Input data:
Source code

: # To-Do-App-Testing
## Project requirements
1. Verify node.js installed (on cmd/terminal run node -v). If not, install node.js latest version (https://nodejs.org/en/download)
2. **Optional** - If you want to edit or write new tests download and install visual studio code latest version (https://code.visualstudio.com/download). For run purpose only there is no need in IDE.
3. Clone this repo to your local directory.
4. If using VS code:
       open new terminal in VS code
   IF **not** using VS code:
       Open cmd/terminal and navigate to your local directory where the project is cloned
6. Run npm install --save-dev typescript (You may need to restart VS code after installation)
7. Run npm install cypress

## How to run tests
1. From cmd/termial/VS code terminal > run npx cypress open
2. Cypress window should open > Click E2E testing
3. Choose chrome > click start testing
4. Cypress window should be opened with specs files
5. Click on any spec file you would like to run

Exercise objective:
Among the lines of the preceding data, which ones hold the word "using"? List them.

Result below:
4. If using VS code:
   IF **not** using VS code:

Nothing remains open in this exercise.